Reputation: 429
I have a lot of databases (+100) each one has the same structure and different connections. I'm using Kettle to run a transformation in the different databases in order to create a data-warehouse.
How can I automate the run of the same transformation with different connections?
I already prove this Pass DB Connection parameters to a Kettle a.k.a PDI table Input step dynamically from Excel but it only accepts a row in the csv.
Should I create a loop, or I'm going to need to create a script?
Any help would be appreciated. (Sorry for my english)
Upvotes: 1
Views: 1619
Reputation: 383
You can do it with a loop. But, do not fret, it's not hard to make that with Pentaho.

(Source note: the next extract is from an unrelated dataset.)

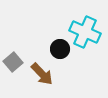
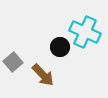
black circle: moved 2 px up
brown arrow: moved 1 px right, 1 px down
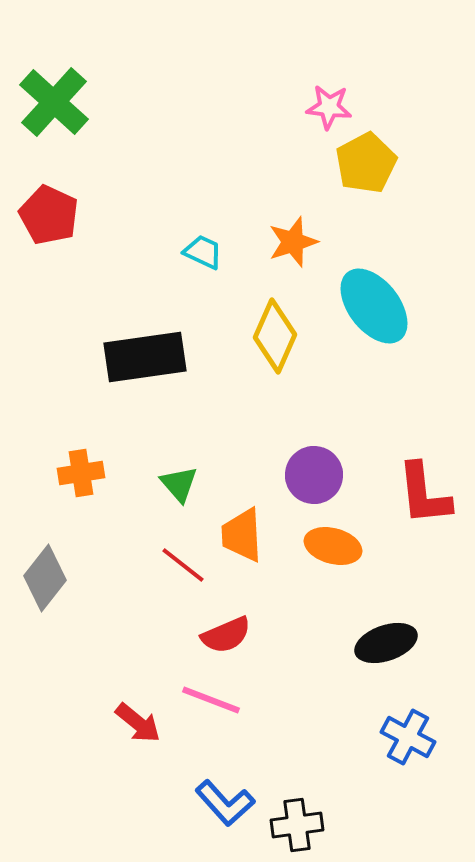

First of all, you will use a JOB to create your loop:
START --> Transform_that_holds_parameters --> Transform_to_run_in_a_loop
As you can guess, your transformation that runs equally on each DB is the last one on this flow. But we need to set two Advanced flags on that Job Entry:
Then we need to build our Transform_that_holds_parameters with the following structure:
Some_sort_of_input --> copy_rows_to_result
Here you will have to grab all connections parameters from somewhere, be it a Excel file or a table in another database. But once you grad this data, be sure to have 1 row for each database you want to run your transformation in. Ok?
Connect that to the 'Copy rows to result' step, this step sends the data back to our JOB and if you remember, our next transformation is set to 'Execute for every input row' and 'Copy previous result to parameters'.
Now, remember well what are the column names going to the last step of that transformation, you will need them on the next step.
Get back to our JOB and go to properties of the Transform_to_run_in_a_loop, open parameters and fill in the column 'parameter' and 'stream column name' with the columns we just copied to the Result.
Inside your transformation, you will need to set the same parameters with exactly the same names. And use these parameters on your connection settings.
Done, now you will have the first transformation setting all parameters and the second one running for each database config you have.
Upvotes: 2